El terrible no contesta.
Y lado a lado ambos permanecen erguidos bajo esa mortecina verde luz que no sabe titilar, ante un silencio tan sin eco, tan completo, que de repente empiezan a oír.
A oír y sentir dentro de ellos mismos el surgir y ascender de una marea desconocida. La marea de un sentimiento del que no atinan a encontrar el nombre. Un sentimiento cien veces más destructivo que la ira, el odio o el pavor. Un sentimiento ordenado, nocturno, roedor. Y el corazón a él entregado, paciente y resignado.
—Tristeza —murmura al fin El Chico, sin saberlo. Palabra soplada a su oído.
Y entonces, enérgico, tratando de sacudirse aquella pesadilla, el Capitán vuelve a aferrarse del grito y del mal humor.
—Chico, basta. Y hablemos claro, Tú, con nosotros, aprendiste a asaltar, apuñalar, robar e incendiar… sin embargo, nunca te oí blasfemar.
Pausa breve; luego bajando la voz, el Pirata pregunta con sencillez.
—Chico, dime, tú has de saber… ¿En dónde crees tú que estamos?
—Ahí donde usted piensa, mi Capitán—contesta respetuosamente el muchacho…

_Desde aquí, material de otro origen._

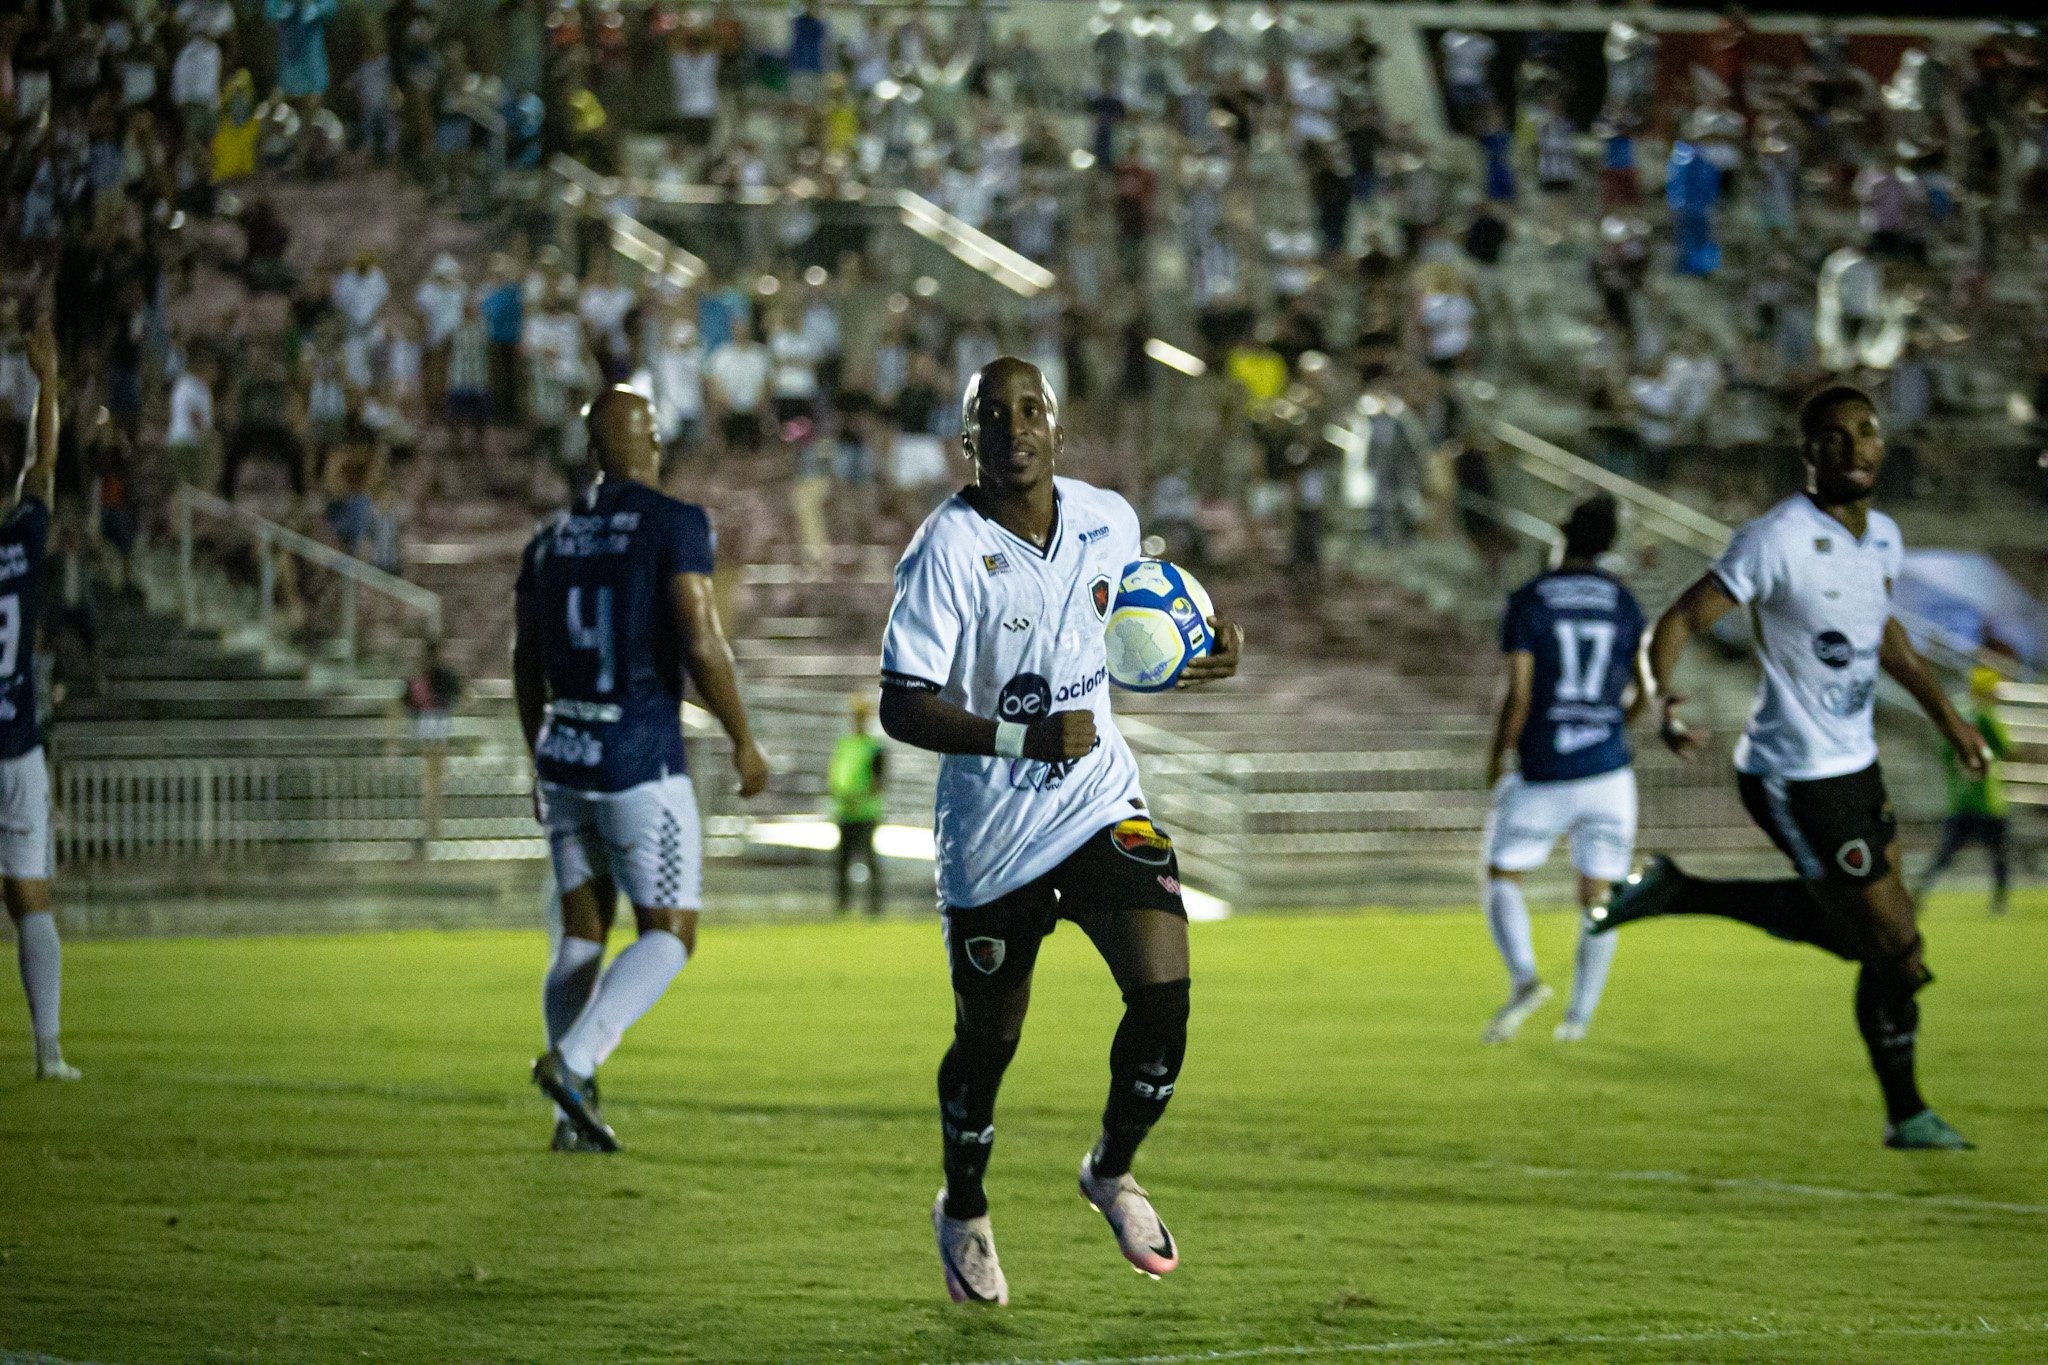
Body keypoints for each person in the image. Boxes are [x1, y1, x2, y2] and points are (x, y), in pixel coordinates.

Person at [880, 358, 1244, 1304]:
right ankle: (963, 1207)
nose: (1014, 427)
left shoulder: (1109, 518)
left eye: (1030, 408)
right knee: (988, 1043)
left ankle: (1110, 1170)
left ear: (1059, 427)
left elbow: (1134, 631)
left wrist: (1200, 647)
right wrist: (1022, 734)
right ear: (969, 444)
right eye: (990, 417)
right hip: (992, 835)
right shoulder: (945, 550)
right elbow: (901, 704)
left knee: (1165, 999)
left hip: (1098, 805)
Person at [1591, 386, 1991, 1151]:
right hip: (1794, 775)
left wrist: (1948, 717)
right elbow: (1675, 619)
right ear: (1809, 452)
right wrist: (1662, 697)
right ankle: (1905, 1113)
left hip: (1857, 763)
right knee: (1897, 947)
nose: (1857, 448)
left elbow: (1885, 634)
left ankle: (1682, 888)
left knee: (1866, 941)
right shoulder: (1774, 540)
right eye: (1836, 439)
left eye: (1868, 432)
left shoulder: (1883, 538)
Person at [517, 386, 770, 1153]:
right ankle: (574, 1060)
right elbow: (699, 639)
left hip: (565, 755)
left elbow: (527, 661)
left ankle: (572, 1120)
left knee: (581, 937)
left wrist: (537, 755)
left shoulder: (550, 537)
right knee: (669, 932)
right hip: (639, 759)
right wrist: (742, 738)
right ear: (653, 442)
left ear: (592, 452)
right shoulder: (675, 521)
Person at [1479, 496, 1649, 1044]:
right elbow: (1645, 686)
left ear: (1561, 535)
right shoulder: (1623, 600)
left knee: (1503, 875)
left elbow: (1520, 694)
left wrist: (1497, 755)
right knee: (1598, 897)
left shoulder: (1530, 599)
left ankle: (1526, 979)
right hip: (1609, 772)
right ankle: (1577, 1019)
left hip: (1546, 770)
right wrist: (1618, 725)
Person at [5, 310, 76, 1080]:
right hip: (18, 745)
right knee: (30, 894)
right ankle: (49, 1051)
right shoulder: (21, 545)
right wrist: (48, 380)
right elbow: (41, 462)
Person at [1914, 667, 2013, 916]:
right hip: (1988, 801)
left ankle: (1919, 893)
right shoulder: (1985, 715)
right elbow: (2005, 747)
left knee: (1945, 853)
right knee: (1999, 853)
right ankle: (1999, 903)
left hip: (1960, 798)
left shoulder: (1956, 710)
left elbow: (1944, 751)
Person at [828, 695, 887, 917]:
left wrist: (857, 797)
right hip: (845, 810)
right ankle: (843, 906)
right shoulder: (845, 744)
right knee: (842, 861)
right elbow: (835, 775)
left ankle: (874, 907)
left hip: (865, 812)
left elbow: (878, 782)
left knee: (868, 859)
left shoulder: (874, 747)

—Pues a mil millones de pies bajo el mar, caray —estalla el viejo Pirata en una de esas sus famosas, estrepitosas carcajadas, que corta súbito, casi de raíz.
Porque aquello que quiso ser carcajada resonó tremendo gemido, clamor de aflicción de alguien que, dentro de su propio pecho, estuviera usurpando su risa y su sentir; de alguien desesperado y ardiendo en deseo de algo que sabe irremisiblemente perdido.
María Luisa Bombal Anthes
(Viña del Mar, 8 de junio de 1910 - Santiago, 6 de mayo de 1980) fue una escritora chilena, condecorada con el Premio Ricardo Latcham en 1974, con el Premio Academia Chilena de la Lengua en 1976 y el Premio Joaquín Edwards Bello en 1978. Aunque muchos intelectuales del país pedían que María Luisa recibiese el Premio Nacional de Literatura, éste nunca le fue concedido.
Su obra, relativamente breve en extensión, se centra en personajes femeninos y su mundo interno, con el cual escapan de la realidad. Destacó, además, por no vincularse a ninguna corriente de la época, alejándose conscientemente de Las vanguardias y el Criollismo. Sus obras más conocidas son las novelas La última niebla y La amortajada, y el cuento El árbol.